Gino Berardi a Pineto E tra le opere esposte c’è la storia del cocktail

17 Giugno 2023

PINETO. Torna a esporre a Pineto, Gino Berardi. L’artista abruzzese, nato a Valle Grazietti, una frazione di Pietranico, ma montesilvanese di adozione, porterà a Villa Filiani, da oggi al 23 giugno,...

PINETO. Torna a esporre a Pineto, Gino Berardi. L’artista abruzzese, nato a Valle Grazietti, una frazione di Pietranico, ma montesilvanese di adozione, porterà a Villa Filiani, da oggi al 23 giugno, opere che spaziano dal suo periodo impressionista a quello, più recente, dell’astratto informale.

__MATERIALE FORNITO__:
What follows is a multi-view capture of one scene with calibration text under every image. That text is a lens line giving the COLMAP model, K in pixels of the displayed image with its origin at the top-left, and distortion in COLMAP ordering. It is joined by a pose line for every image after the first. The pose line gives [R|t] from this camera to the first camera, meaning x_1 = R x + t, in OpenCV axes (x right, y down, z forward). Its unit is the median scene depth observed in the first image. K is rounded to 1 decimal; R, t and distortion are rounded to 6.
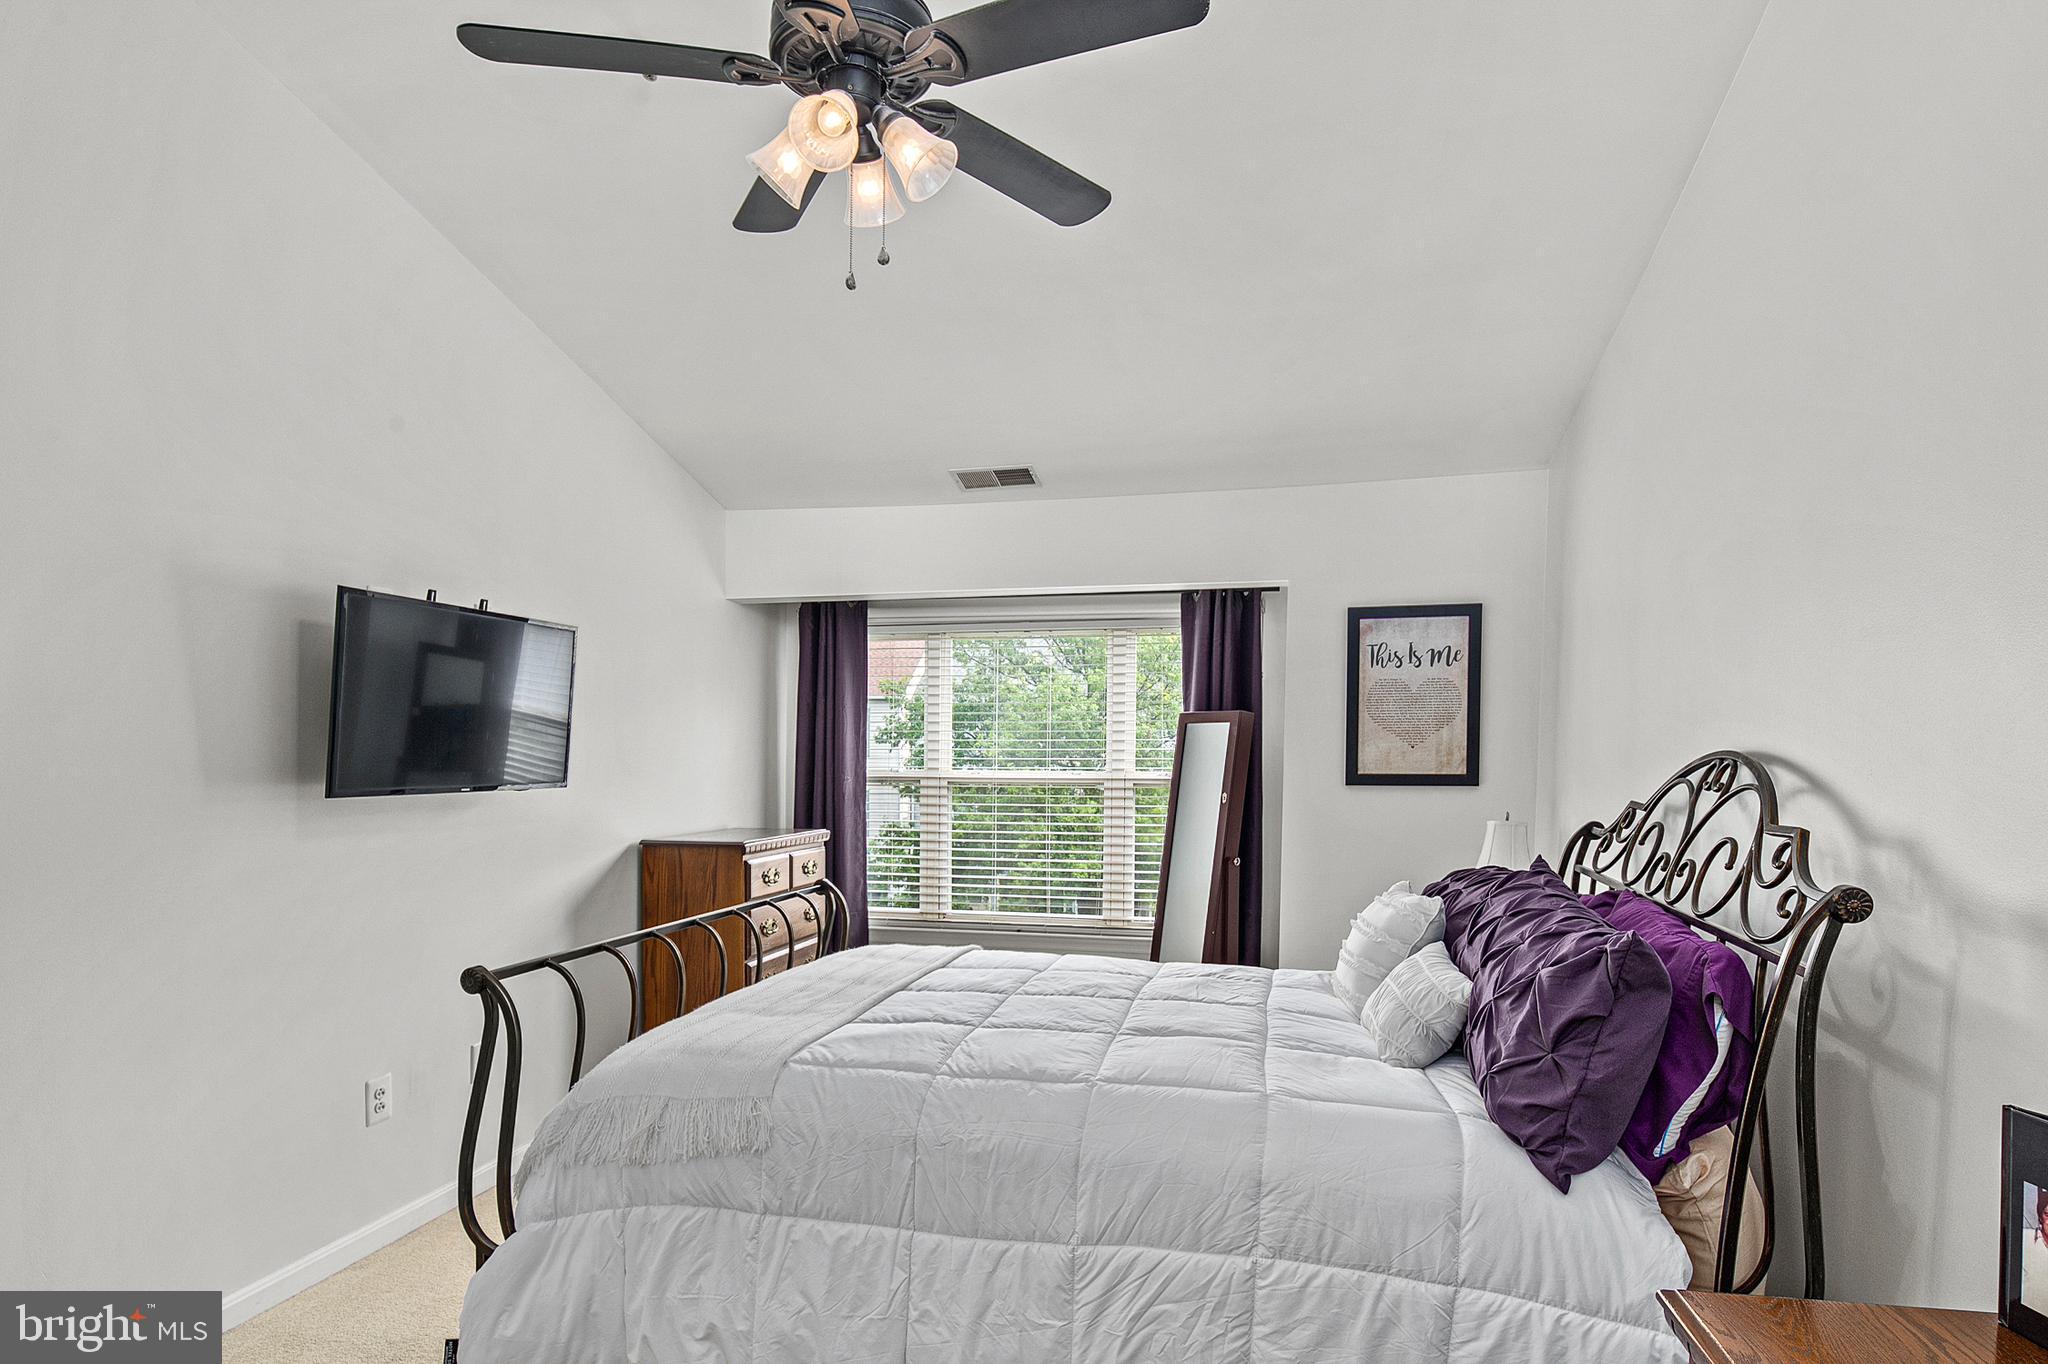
lens RADIAL K [[1114.7, 0, 1026.1], [0, 1114.7, 748.5], [0, 0, 1]] dist [-0.000616, 0.000150]
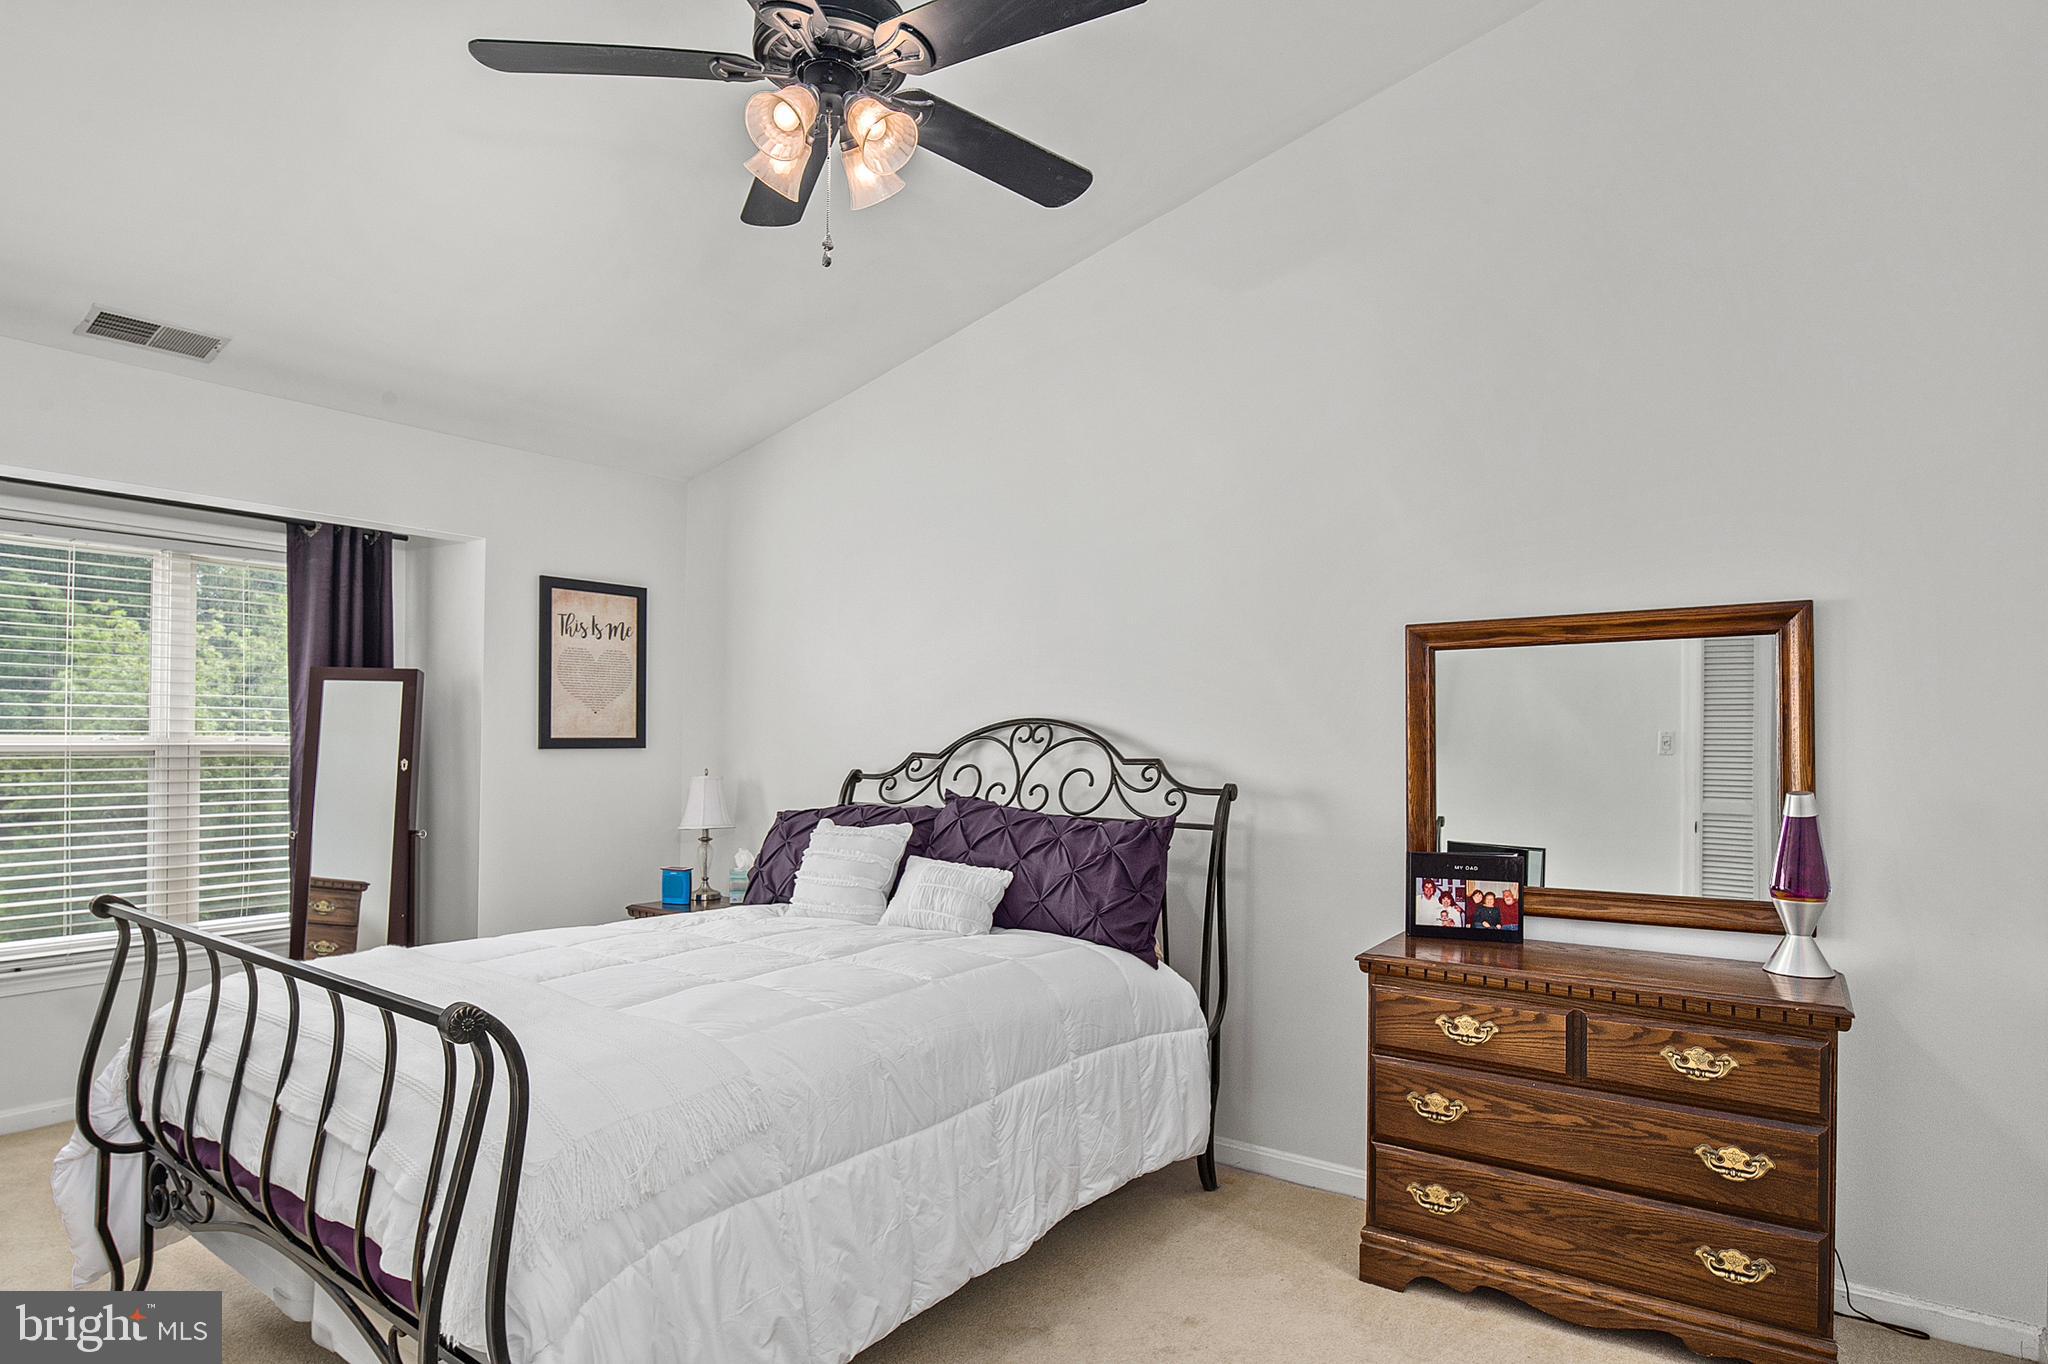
lens RADIAL K [[1109.9, 0, 1024.0], [0, 1109.9, 682.0], [0, 0, 1]] dist [0.000499, -0.000104]
pose [[0.393541, 0.047231, 0.918093, -0.740299], [-0.012756, 0.998864, -0.045918, 0.020233], [-0.919219, 0.006359, 0.393696, 0.308468]]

__COMPITI DA SVOLGERE__:
**A)** Ricopia dal brano sulla mostra di Gino Berardi il passo compreso tra "Gino Berardi a" e "recente, dell’astratto informale.", estremi inclusi.
**B)** Traduci in inglese questa frase del brano sulla mostra di Gino Berardi: "L’artista abruzzese, nato a Valle Grazietti, una frazione di Pietranico, ma montesilvanese di adozione, porterà a Villa Filiani, da oggi al 23 giugno, opere che spaziano dal suo periodo impressionista a quello, più recente, dell’astratto informale."
Il materiale è a sé stante e non fa parte del brano.

__RISPOSTE SCRITTE__:
**A)**
Gino Berardi a Pineto E tra le opere esposte c’è la storia del cocktail

17 Giugno 2023

PINETO. Torna a esporre a Pineto, Gino Berardi. L’artista abruzzese, nato a Valle Grazietti, una frazione di Pietranico, ma montesilvanese di adozione, porterà a Villa Filiani, da oggi al 23 giugno,...

PINETO. Torna a esporre a Pineto, Gino Berardi. L’artista abruzzese, nato a Valle Grazietti, una frazione di Pietranico, ma montesilvanese di adozione, porterà a Villa Filiani, da oggi al 23 giugno, opere che spaziano dal suo periodo impressionista a quello, più recente, dell’astratto informale.

**B)** The artist from Abruzzo, born in Valle Grazietti, a hamlet of Pietranico, but a Montesilvano resident by adoption, will bring to Villa Filiani, from today until June 23, works ranging from his impressionist period to his more recent period of informal abstraction.